By Dave Andrusko
Editor’s note. Hard as it is to believe, we are just two weeks away from commemorating the 47rd anniversary of Roe v. Wade. For the past two weeks, we’ve been reposting some of our prior stories written about Roe and its companion case, Doe v. Bolton. The following first appeared in December 2013.
When we flip the calendar over to December, even more than usual, we come to think about the anniversary of an earth-shattering event that will be only seven weeks away: January 22, 1973.
Last year attention focused a great deal around the obvious—that it had been 40 years since seven Supreme Court justices turned abortion jurisprudence upside down. Dissenting Justice Byron White called this an “act of raw judicial power,” adding that the court majority’s “ judgment is an improvident and extravagant exercise of the power of judicial review that the Constitution extends to this Court.”
Let’s begin by talking about what you hear in a 4-minute long, grainy kinescope of “CBS Evening News” from January 22, 1973.
The video begins with anchor Walter Cronkite looking up for the cue when he will be on camera as we hear the roll call of the names of all the correspondents who would be reporting from around the world. (Pretty impressive list, by the way, not only of journalists but also of the breadth of coverage.)
Cronkite announced that an unnamed “landmark decision” that day had “legalized abortions,” a moment later adding, “during the first three months.” Correspondent George Herman took it from there to explain the details.
In light of the ancient technology (and the over four decades that have passed), I couldn’t help thinking of Cronkite’s “You are There” series which used real network correspondents to tell historical stories as if those stories were being televised live. Only this, of course, was not a re-enactment from the past, but living history.

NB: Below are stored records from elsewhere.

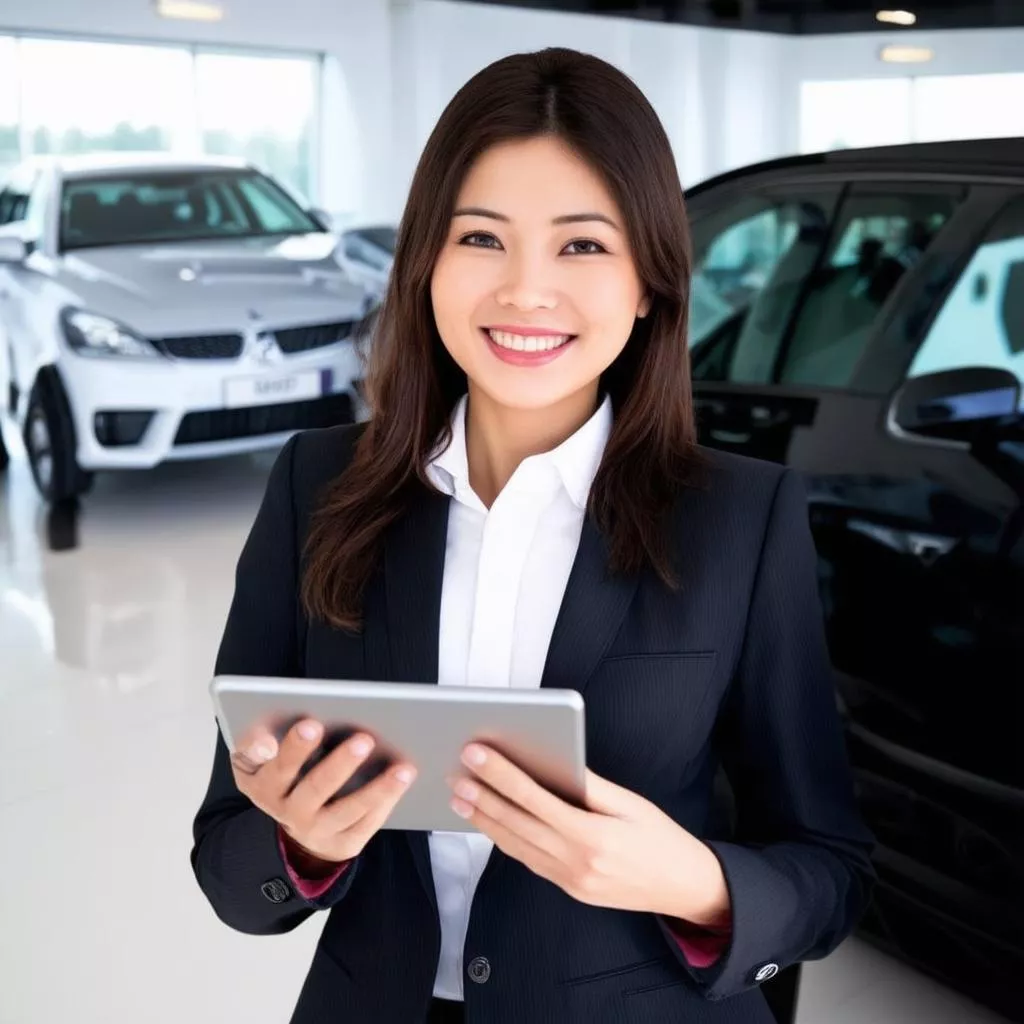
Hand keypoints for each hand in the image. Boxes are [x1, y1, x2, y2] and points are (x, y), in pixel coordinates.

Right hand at [230, 720, 416, 866]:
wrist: (294, 821)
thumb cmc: (283, 770)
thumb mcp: (259, 755)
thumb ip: (260, 739)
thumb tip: (274, 737)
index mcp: (261, 781)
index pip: (268, 763)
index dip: (288, 747)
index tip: (310, 724)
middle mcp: (285, 809)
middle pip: (314, 787)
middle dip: (340, 764)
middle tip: (364, 740)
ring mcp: (313, 829)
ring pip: (346, 810)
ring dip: (376, 789)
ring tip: (400, 768)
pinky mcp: (340, 842)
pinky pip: (366, 823)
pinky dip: (386, 801)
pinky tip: (403, 780)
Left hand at [448, 744, 730, 927]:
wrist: (685, 888)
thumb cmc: (661, 839)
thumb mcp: (631, 803)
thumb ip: (589, 785)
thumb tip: (555, 763)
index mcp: (591, 836)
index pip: (534, 798)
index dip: (501, 774)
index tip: (476, 753)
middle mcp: (575, 862)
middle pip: (516, 825)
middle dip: (482, 798)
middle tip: (454, 775)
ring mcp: (570, 881)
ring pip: (516, 847)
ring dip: (485, 821)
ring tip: (460, 797)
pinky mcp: (569, 889)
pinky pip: (529, 861)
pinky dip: (506, 840)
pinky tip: (490, 823)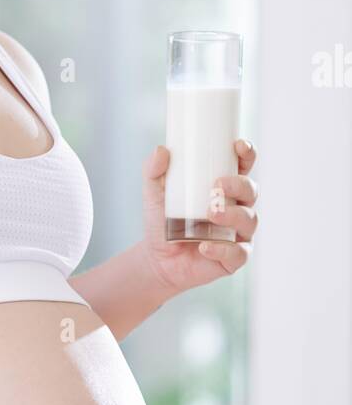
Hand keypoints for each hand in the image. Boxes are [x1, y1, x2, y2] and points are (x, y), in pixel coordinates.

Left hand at [141, 138, 259, 294]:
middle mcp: (237, 207)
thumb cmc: (162, 220)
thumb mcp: (154, 193)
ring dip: (233, 215)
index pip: (243, 166)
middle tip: (217, 186)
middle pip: (251, 191)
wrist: (157, 258)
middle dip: (239, 184)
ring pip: (250, 220)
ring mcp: (238, 233)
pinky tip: (205, 247)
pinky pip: (238, 254)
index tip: (238, 146)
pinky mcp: (233, 258)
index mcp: (224, 188)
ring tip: (211, 214)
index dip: (247, 154)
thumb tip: (161, 150)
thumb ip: (153, 170)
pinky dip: (222, 250)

Alas, Herman, like Cronkite and all correspondents, only partially described the decision[s] accurately. Herman alluded to a second case but did not clarify that it was Roe’s companion case—Doe v. Bolton—that fleshed out the expansionary impact of what Roe meant.
Three things stood out in Herman’s report, besides the initial error of reporting Roe as if it limited abortion to the first trimester.
One was a reference that later in pregnancy “the states may take legal action to protect the unborn child”! “Child”?
Second, the decision[s] “thus sets limits on the right to abortion on demand,” which, in fact, Roe and Doe did not.
Third, and this is key to understanding where Justice Harry Blackmun, the author of Roe and Doe, was in 1973 (he became much more of an ardent pro-abortion feminist in later years), Herman reported, “In effect the court made abortions subject only to the decision of the pregnant woman’s doctor.” Not the woman, but “the pregnant woman’s doctor.”
Two guests were briefly interviewed. The first was Alan Guttmacher, “president of the Planned Parenthood Federation of America and a leader in the International Planned Parenthood Federation in the 1960s and early 1970s,” according to the Guttmacher Institute, formerly known as the Alan Guttmacher Institute. Guttmacher was spun off from PPFA in 1968 and has ever since earned the misbegotten reputation as a non-partisan source of abortion-related information.
Guttmacher told CBS Evening News, “I think to raise the dignity of a woman and give her freedom of choice in this area is an extraordinary event.” January 22, 1973, he accurately predicted, would be seen as a “historic day.”
Father James McHugh gave the pro-life response. At the time McHugh was executive director of the U.S. Bishops’ Office for Pro-Life Activities. McHugh (who later became Bishop McHugh) spoke of the decision having withdrawn “human rights” from the unborn.
“The judgment of the court will do a great deal to tear down the respect previously accorded human life in our culture,” he accurately predicted.
In case you think our Movement has not made an enormous difference, consider this. Near the end Herman remarks, “New York State, among others, already has liberalized abortion. Now the rest of the country must follow suit.”
He concludes by remarking matter-of-factly, “If the experience of New York State is any guide, America will eventually have one abortion for every two births.” [Emphasis added.]
Just yesterday we reported on the continued decline in the number of abortions, the abortion rate, and the abortion ratio. Tremendously encouraging news.
And why this has come to pass—and not a fulfillment of Herman’s prophecy? For one reason and one reason only: you.